Com um potencial nacional em energias renováveis da ordem de milhares de GW, o Brasil continua a incentivar a construção e o uso de térmicas a gás. Luiz Eduardo Barata, ex-diretor do Operador Nacional do Sistema (ONS), afirma que o uso do gás natural no país encarece as contas de energia e deveria funcionar como um combustível de transição, sendo utilizado nos locais adequados – Sul e Sudeste do país – e apenas quando forem necessários.
Para Barata, “o Brasil continua incentivando a fonte fóssil com a desculpa da segurança do sistema. Nós vamos ter que mudar a nossa estratégia de operação, mas aí é que eu acho que reside a sabedoria, saber a hora de mudar, olhar para o que os outros estão fazendo e adaptar as nossas características e condições”.
No final de 2021, o país realizou a contratação extraordinária, por meio de um leilão emergencial, de diversas usinas a gás natural para mitigar os efeitos da crise hídrica. Segundo Barata, isso vai custar ao país o correspondente a quase US$ 8 bilhões em cerca de três anos, e pode ser desnecessário, visto que as chuvas do final do ano recuperaram os reservatórios das hidrelétricas, deixando o país com a obrigação de gerar essas térmicas que foram contratadas a um preço cinco vezes superior ao valor comum.
Sobre a segurança do sistema, o ex-diretor do ONS afirma que hoje a operação de base no Brasil está centrada nas hidrelétricas, com o fechamento da curva de carga realizado com as térmicas. Entretanto, a partir da entrada de renováveis, o sistema deveria mudar, pois a segurança viria dessas novas fontes. Além disso, a questão da demanda é vista com dificuldade no país, pois ela é associada aos riscos de racionamento, o que dificulta a implantação dessas políticas.

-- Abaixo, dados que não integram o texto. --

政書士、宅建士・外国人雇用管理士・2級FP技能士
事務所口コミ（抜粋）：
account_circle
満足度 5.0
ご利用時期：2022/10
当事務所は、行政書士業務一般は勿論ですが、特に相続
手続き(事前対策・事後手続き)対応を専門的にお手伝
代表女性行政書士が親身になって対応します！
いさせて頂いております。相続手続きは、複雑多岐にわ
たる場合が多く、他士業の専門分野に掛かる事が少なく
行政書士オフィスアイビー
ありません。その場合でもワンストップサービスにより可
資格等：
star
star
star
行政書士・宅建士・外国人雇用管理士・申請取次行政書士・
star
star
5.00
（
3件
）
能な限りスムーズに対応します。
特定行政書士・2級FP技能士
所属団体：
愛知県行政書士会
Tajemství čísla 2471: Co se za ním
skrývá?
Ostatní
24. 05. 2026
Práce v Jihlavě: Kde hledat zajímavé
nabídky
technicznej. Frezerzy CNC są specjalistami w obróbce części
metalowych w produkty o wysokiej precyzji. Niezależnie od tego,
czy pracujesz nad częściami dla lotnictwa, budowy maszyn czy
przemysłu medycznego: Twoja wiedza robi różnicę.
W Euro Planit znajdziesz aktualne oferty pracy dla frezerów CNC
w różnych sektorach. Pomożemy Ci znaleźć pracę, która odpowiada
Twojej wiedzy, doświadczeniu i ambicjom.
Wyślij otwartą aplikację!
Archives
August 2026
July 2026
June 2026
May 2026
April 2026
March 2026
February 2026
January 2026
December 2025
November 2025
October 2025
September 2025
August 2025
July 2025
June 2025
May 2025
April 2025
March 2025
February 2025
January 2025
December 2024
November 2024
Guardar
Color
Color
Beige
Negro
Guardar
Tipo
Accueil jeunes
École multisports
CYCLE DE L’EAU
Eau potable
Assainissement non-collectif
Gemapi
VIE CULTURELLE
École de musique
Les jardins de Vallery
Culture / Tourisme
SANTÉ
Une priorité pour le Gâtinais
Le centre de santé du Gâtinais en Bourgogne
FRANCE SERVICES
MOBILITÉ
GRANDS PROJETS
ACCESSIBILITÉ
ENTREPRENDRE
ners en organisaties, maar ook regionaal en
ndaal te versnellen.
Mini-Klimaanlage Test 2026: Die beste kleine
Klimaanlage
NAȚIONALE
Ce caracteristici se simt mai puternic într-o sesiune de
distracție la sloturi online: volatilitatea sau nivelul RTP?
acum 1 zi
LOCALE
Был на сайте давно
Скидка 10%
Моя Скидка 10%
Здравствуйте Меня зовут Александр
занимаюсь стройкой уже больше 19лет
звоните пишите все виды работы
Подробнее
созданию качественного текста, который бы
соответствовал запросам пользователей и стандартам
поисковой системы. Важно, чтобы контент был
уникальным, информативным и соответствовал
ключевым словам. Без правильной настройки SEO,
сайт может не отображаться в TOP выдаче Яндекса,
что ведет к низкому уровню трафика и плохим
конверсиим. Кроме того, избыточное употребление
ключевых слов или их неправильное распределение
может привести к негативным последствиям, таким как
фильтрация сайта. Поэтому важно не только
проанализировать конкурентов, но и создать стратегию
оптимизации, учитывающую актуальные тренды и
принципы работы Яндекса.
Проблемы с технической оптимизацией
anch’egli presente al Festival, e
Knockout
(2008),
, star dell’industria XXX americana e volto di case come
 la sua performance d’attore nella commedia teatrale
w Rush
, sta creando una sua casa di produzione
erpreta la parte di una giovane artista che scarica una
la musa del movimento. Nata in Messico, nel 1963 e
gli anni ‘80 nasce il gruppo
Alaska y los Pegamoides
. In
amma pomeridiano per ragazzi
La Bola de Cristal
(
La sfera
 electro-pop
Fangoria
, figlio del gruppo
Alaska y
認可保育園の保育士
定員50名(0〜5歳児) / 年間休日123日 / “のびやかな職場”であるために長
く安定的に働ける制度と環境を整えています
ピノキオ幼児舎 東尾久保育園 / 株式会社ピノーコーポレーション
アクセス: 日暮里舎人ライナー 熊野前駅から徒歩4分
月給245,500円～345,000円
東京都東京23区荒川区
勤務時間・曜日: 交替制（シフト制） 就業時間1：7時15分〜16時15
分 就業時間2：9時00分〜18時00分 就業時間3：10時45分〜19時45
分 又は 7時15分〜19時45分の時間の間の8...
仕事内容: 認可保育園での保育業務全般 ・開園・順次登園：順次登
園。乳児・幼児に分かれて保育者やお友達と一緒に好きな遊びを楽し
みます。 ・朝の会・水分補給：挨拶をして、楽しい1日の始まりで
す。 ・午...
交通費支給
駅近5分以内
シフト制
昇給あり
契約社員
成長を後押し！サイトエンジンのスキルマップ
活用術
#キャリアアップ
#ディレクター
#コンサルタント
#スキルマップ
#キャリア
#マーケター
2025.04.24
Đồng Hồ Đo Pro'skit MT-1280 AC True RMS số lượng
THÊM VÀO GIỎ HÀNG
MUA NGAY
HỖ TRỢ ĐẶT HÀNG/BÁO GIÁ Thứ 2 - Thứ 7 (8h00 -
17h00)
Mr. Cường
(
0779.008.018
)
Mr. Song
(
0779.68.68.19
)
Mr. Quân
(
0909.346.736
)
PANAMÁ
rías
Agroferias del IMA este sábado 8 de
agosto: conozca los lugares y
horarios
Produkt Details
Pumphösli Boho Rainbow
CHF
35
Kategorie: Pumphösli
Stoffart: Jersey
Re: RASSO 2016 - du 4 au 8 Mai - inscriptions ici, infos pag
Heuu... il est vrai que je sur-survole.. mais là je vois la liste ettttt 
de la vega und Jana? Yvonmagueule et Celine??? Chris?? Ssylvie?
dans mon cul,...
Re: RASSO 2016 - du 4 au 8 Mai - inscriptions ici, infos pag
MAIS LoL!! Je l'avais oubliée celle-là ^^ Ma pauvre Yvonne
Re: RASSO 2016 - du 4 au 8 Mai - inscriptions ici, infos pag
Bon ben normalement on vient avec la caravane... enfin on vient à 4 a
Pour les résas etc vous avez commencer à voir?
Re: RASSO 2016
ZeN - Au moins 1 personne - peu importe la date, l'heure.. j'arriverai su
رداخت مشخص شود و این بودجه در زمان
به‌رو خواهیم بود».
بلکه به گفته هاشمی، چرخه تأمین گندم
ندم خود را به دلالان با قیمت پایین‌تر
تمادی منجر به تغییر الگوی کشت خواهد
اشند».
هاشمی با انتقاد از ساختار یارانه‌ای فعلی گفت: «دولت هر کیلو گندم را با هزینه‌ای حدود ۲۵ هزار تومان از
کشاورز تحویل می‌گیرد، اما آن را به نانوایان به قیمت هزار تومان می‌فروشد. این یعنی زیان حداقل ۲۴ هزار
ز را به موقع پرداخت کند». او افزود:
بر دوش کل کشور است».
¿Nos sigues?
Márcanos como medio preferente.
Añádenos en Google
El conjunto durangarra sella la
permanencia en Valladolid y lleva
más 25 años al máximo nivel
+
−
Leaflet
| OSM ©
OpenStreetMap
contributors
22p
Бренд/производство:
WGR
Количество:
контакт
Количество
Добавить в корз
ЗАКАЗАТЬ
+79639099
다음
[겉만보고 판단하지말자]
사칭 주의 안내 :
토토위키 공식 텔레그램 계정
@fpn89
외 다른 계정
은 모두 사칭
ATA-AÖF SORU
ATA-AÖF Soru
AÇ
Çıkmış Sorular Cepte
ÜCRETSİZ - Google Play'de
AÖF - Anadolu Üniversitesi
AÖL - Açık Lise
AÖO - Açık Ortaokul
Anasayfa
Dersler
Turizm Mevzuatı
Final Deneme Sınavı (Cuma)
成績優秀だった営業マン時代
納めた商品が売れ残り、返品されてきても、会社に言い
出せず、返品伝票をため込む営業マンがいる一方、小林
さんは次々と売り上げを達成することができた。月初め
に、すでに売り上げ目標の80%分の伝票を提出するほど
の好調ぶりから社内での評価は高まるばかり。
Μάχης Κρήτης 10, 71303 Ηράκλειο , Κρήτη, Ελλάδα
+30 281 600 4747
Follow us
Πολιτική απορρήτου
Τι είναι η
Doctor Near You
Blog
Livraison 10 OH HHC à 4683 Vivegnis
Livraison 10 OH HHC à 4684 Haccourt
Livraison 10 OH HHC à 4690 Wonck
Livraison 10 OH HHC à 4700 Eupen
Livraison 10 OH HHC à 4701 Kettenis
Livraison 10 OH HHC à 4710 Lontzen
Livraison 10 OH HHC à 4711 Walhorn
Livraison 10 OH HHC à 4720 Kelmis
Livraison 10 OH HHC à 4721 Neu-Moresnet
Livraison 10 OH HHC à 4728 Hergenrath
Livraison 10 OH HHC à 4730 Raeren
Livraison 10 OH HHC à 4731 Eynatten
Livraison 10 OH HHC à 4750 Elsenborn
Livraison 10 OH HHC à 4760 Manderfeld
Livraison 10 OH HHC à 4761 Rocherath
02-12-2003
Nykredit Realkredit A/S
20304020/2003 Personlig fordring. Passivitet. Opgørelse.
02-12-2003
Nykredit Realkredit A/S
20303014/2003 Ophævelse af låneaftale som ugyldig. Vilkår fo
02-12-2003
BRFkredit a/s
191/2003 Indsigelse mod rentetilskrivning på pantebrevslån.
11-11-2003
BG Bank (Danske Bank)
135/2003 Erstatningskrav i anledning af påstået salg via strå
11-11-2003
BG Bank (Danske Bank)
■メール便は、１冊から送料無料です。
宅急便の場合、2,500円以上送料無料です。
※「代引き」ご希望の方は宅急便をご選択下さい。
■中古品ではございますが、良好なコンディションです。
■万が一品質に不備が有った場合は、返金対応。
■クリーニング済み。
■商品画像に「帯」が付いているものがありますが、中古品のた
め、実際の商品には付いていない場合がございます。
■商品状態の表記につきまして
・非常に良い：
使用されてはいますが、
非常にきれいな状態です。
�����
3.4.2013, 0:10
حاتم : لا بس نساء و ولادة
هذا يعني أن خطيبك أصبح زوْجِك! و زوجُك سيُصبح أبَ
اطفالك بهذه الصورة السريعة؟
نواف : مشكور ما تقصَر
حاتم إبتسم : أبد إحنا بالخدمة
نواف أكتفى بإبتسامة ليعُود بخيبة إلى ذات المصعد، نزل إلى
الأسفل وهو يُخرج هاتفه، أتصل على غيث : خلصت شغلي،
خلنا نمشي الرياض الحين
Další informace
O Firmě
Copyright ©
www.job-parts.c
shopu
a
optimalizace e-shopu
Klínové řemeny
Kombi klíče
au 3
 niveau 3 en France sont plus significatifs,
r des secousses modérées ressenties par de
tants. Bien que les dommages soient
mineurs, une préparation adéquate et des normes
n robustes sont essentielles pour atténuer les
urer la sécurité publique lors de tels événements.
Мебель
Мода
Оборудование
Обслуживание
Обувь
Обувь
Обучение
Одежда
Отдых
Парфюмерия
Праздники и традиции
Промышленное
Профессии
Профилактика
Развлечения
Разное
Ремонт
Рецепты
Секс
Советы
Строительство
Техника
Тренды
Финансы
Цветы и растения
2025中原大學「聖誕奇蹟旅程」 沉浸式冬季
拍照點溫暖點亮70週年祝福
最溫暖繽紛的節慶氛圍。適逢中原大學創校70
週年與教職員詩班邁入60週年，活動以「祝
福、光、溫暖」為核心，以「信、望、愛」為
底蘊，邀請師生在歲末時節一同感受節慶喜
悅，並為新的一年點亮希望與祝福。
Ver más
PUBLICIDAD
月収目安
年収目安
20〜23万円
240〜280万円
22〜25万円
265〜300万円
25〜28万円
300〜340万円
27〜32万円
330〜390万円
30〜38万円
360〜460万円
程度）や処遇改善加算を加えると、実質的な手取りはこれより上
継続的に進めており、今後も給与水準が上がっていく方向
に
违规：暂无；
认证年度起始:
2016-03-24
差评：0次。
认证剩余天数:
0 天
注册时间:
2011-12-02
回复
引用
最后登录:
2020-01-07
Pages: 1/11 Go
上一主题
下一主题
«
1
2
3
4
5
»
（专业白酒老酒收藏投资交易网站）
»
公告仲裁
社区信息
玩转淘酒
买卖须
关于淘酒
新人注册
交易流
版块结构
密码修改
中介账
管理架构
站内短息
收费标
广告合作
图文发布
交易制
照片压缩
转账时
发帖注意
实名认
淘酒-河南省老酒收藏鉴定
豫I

Do ponto de vista internacional, a União Europeia encara uma alta nos preços dos combustíveis há muito não vista, sobretudo no gás natural liquefeito (GNL). Isso é um reflexo dos continuados conflitos entre Rússia e Ucrânia e da dependência da Europa Ocidental em relação ao gás russo, sendo essa uma questão que, segundo especialistas, deve ser tratada do lado da demanda, não do investimento em infraestruturas.
Para Maria Pastukhova, consultora política sênior do think tank E3G, os países da União Europeia vinham apostando na transição energética ao mesmo tempo em que se mantinham dependentes da importação do gás russo, de forma que, no contexto geopolítico atual, estão tendo problemas de segurança energética. Nesse sentido, as populações mais vulneráveis da Europa têm sido expostas à alta nos preços dos combustíveis, fazendo com que os países discutam mais questões tributárias e soluções para redistribuir os custos da energia e afastar o choque dos preços.
“Parte da solução será a diversificação para se afastar do gás fornecido pela Rússia, mas uma coisa importante a destacar é que, em paralelo à diversificação, a Europa pretende cortar ainda mais o uso de gás a partir de 2030”, afirma Pastukhova. “Esse afastamento do gás da Rússia significa que, em primeiro lugar, vemos que existe uma tendência a depender mais dos EUA, mas isso não significa que deveremos depender mais deles”, completa.
Segundo análise de Pastukhova, o excesso de gás que os Estados Unidos podem exportar para a Europa não será necessário, visto que a União Europeia possui um plano de transição energética encaminhado. Entretanto, ela afirma que isso só pode ser tratado quando houver medidas e políticas mais agressivas para tratar o lado da demanda, somadas, ainda, a mudanças do padrão de consumo da população.
Maria Pastukhova e Luiz Barata falaram em painel sobre segurança energética, dependência de importações e lobby da energia fóssil, do ClimaInfo, realizado nesta terça-feira, 5 de abril.